Our research group has been working on breast cancer for the past decade. Our initial interest was in establishing the long-term outcomes in women treated for breast cancer and the molecular correlates of these outcomes. Towards this objective, we have assembled a cohort of more than 440 women with confirmed breast cancer who were recruited at first presentation between 2008 and 2013. These women have been followed up over the past 9 years through a dedicated group called “Aadhara”. Our loss to follow-up rate of 4% is unmatched outside the clinical-trial setting in India. The complete clinical history along with formalin-fixed tumor specimens as well as matched blood specimens for most of the patients in the cohort were collected.
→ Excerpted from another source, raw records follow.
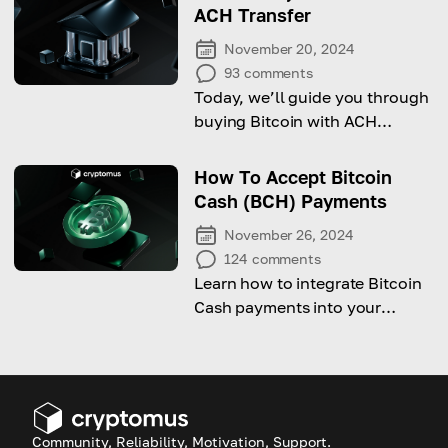
customer base
ACH Transfer
November 20, 2024
93
comments
Today, we’ll guide you through
buying Bitcoin with ACH
transfers while highlighting key
risks to watch out for!
How To Accept Bitcoin
Cash (BCH) Payments
November 26, 2024
124
comments
Learn how to integrate Bitcoin
Cash payments into your
website and expand your
customer base
Community, Reliability, Motivation, Support.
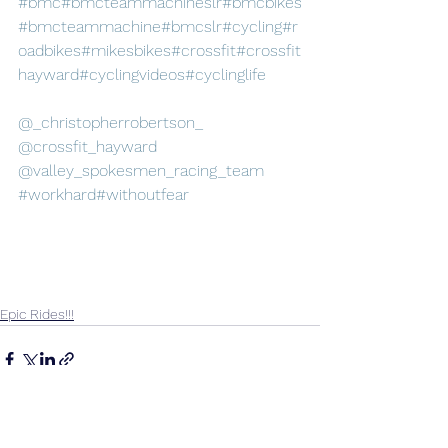
#bmc
#bmcteammachineslr
#bmcbikes
#bmcteammachine
#bmcslr
#cycling
#r
oadbikes
#mikesbikes
#crossfit
#crossfit
hayward
#cyclingvideos
#cyclinglife
@_christopherrobertson_
@crossfit_hayward
@valley_spokesmen_racing_team
#workhard
#withoutfear
Epic Rides!!!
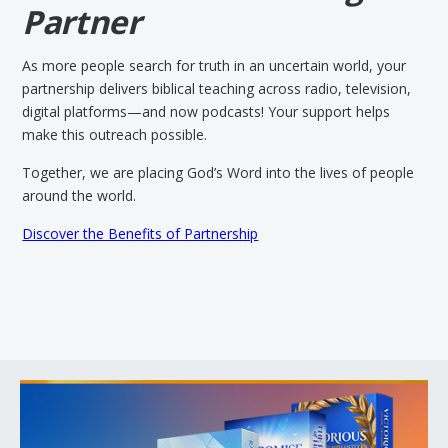
Partner
As more people search for truth in an uncertain world, your
partnership delivers biblical teaching across radio, television,
digital platforms—and now podcasts! Your support helps
make this outreach possible.
Together, we are placing God’s Word into the lives of people
around the world.
Discover the Benefits of Partnership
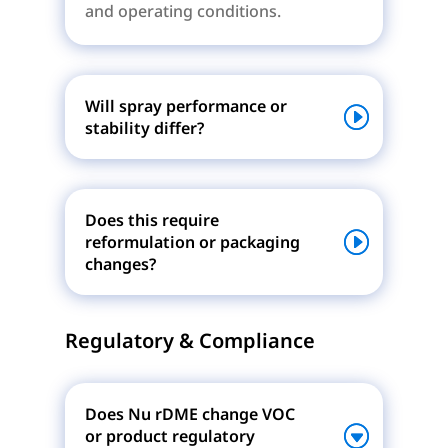
and operating conditions.
Will spray performance or
stability differ?
Does this require
reformulation or packaging
changes?
Regulatory & Compliance
Does Nu rDME change VOC
or product regulatory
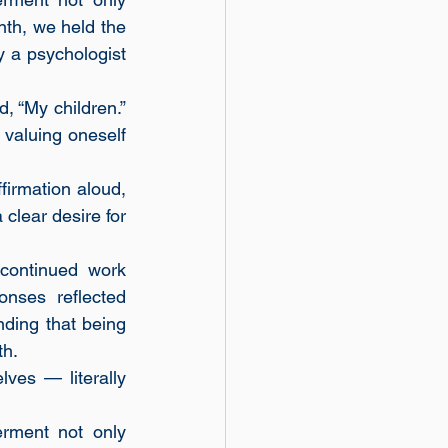
nth, we held the 
a psychologist 
 “My children.” 
valuing oneself 
irmation aloud, 
lear desire for 
ontinued work 
nses reflected 
nding that being 
th.
es — literally 
ment not only 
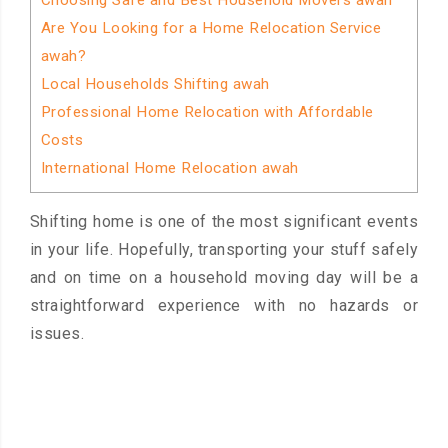
Choosing Safe and Best Household Movers awah
Are You Looking for a Home Relocation Service
awah?
Local Households Shifting awah
Professional Home Relocation with Affordable
Costs
International Home Relocation awah
Shifting home is one of the most significant events
in your life. Hopefully, transporting your stuff safely
and on time on a household moving day will be a
straightforward experience with no hazards or
issues.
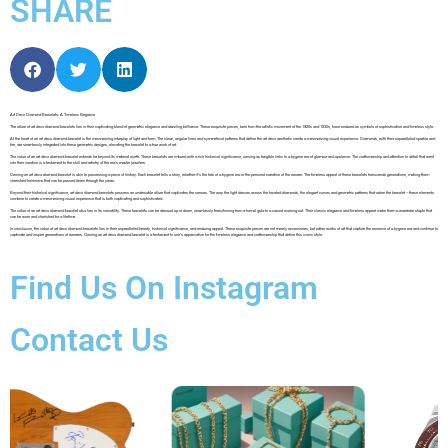
SHARE
Art Deco Diamond Bracelets: A Timeless Elegance
The allure of art deco diamond bracelets lies in their captivating blend of geometric elegance and dazzling brilliance. These exquisite pieces, born from the artistic movement of the 1920s and 1930s, have endured as symbols of sophistication and timeless style.
At the heart of an art deco diamond bracelet is the mesmerizing interplay of light and form. The clean, angular lines and symmetrical patterns that define the art deco aesthetic create a mesmerizing visual experience. Diamonds, with their unparalleled sparkle and
fire, are seamlessly integrated into these geometric designs, elevating the bracelet to a true work of art.
The value of an art deco diamond bracelet extends far beyond its material worth. These bracelets are imbued with a rich historical significance, serving as tangible links to a bygone era of glamour and opulence. The craftsmanship and attention to detail that went
into their creation is a testament to the skill and artistry of the era’s master jewelers.
Owning an art deco diamond bracelet is akin to possessing a piece of history. Each bracelet tells a story, whether it’s the tale of a bygone era or the personal narrative of the wearer. The timeless appeal of these bracelets transcends generations, making them
cherished heirlooms that can be passed down through the years.
Beyond their historical significance, art deco diamond bracelets possess an undeniable allure that captivates the senses. The way the light dances across the faceted diamonds, the elegant curves and geometric patterns that adorn the bracelet – these elements
combine to create a mesmerizing visual experience that is both captivating and sophisticated.
The value of an art deco diamond bracelet also lies in its versatility. These bracelets can be dressed up or down, seamlessly transitioning from a formal gala to a casual evening out. Their classic elegance and timeless appeal make them a wardrobe staple that
can be worn and cherished for a lifetime.
In conclusion, the value of art deco diamond bracelets lies in their unparalleled beauty, historical significance, and enduring appeal. These exquisite pieces are not merely accessories, but rather works of art that capture the essence of a bygone era and continue to
captivate and inspire generations of wearers. Owning an art deco diamond bracelet is a testament to one’s appreciation for the timeless elegance and craftsmanship that define this iconic style.
Find Us On Instagram
Contact Us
Digitized images of these tumors are archived at our research institute. The median follow-up as of Mar 31st, 2017, has crossed 72 months. We have been the recipient of two 10-year philanthropic grants in addition to other extramural grants that have enabled such long-term uninterrupted activity. We were one of the first groups to have utilized formalin-fixed tumor material for molecular methods and we have a complete molecular pathology facility with a full range of molecular platforms.

Our initial questions concerned the basis of the higher Hormone receptor (HR) negative tumors in India; in particular, exploring epigenetic mechanisms of HR loss and understanding the biology of HR-mediated signaling.  Since a large proportion of our women present at later stages, we have developed an approach akin to the gene-expression-based OncotypeDX to identify the HR-positive tumors with poor prognosis regardless of lymph-node status. We are currently exploring the mechanisms and pathways of endocrine resistance mediated by epigenetic modifications. In addition to the patient specimen-centric work, we have established experimental mammalian cell culture facilities and individually ventilated –caging-systems to establish patient-derived Xenografts (PDX). Using these approaches, we have explored mechanisms of chemoresistance and metastasis mediated via tumor-stroma interactions by integrins and found specific roles for various integrins. Our recent work is focused on evaluating the role played by microRNAs in the regulation of nuclear hormone receptors. We have explored the role of microRNAs that bring about alterations to cell polarity in cancer cells and modulation of the stromal immune signature in hormone receptor-positive breast cancer. We are now exploring the crosstalk between multiple nuclear hormone receptors in the context of circulating steroid hormones with a specific emphasis on premenopausal breast cancer. In this context, we have initiated building another prospective cohort of breast cancer in 2019 and enrolled more than 200 patients thus far who are also being followed up at their treatment centers. 

Our research is focused on the investigation of structure function correlation of physiologically important protein molecules and their relation to disease. We are interested in various medical conditions such as hemoglobinopathies, thalassemia, iron deficient anemia, multiple sclerosis, neurodegenerative disorders and depression. The major biophysical techniques used by the group include absorption and emission spectroscopy and mass spectrometry. To screen the clinically important biomarker in the biological fluid, we use mass spectrometry based proteomics. In addition, we are also involved in the discovery of diagnostic tools using mass spectrometry. The group collaborates with Indian Institute of Science in Bioinformatics and Molecular Modeling research.

Our group is involved in understanding the Pediatric Kidney Diseases Nephrotic Syndrome, Acute Kidney Injury. Chronic Kidney Disease and Congenital Anomalies of Kidney and Urinary tract. Our interest is to understand the fundamental genetic mechanisms, molecular and immunological factors involved in the development of kidney disease. For this purpose, we are using various high throughput techniques such as Next-Generation Sequencing, MAGPIX-based multi-analyte detection, flow cytometry analysis of immune cells, immortalized podocyte cell based assays, immunofluorescent assays, etc., to understand the disease progression, identify biomarkers and molecular signatures for prognosis, diagnosis and patient stratification. Out ultimate aim is to translate the research data for clinical setting.

Patterning of developing embryos requires signaling via different molecules in spacio-temporally regulated manner. Hedgehog is one such highly conserved signaling protein required for embryonic patterning and is also hyper-activated in several cancers. Mechanism of Hedgehog release, transport and reception to activate different target genes for tissue patterning and cancer progression involves intricate processes at molecular and cellular levels. Several evidences including our previous work suggest that Hedgehog proteins are secreted on exovesicles. We find that Hedgehog proteins are secreted on at least two types of exovesicles with distinct proteins and miRNAs. Apart from exovesicles, there are other reported extracellular forms of Hedgehog proteins. However, currently the need for secretion of Hedgehog in different extracellular forms remains unclear.

Our group is interested in probing the basic biology of exovesicular release of Hedgehog and miRNA packaging. We are also seeking clarity on the physiological implications of the associated proteins and miRNAs on Shh function during tissue patterning as well as in diseases such as cancer where exovesicles-mediated tumor-stroma interactions have critical implications for tumor progression or regression.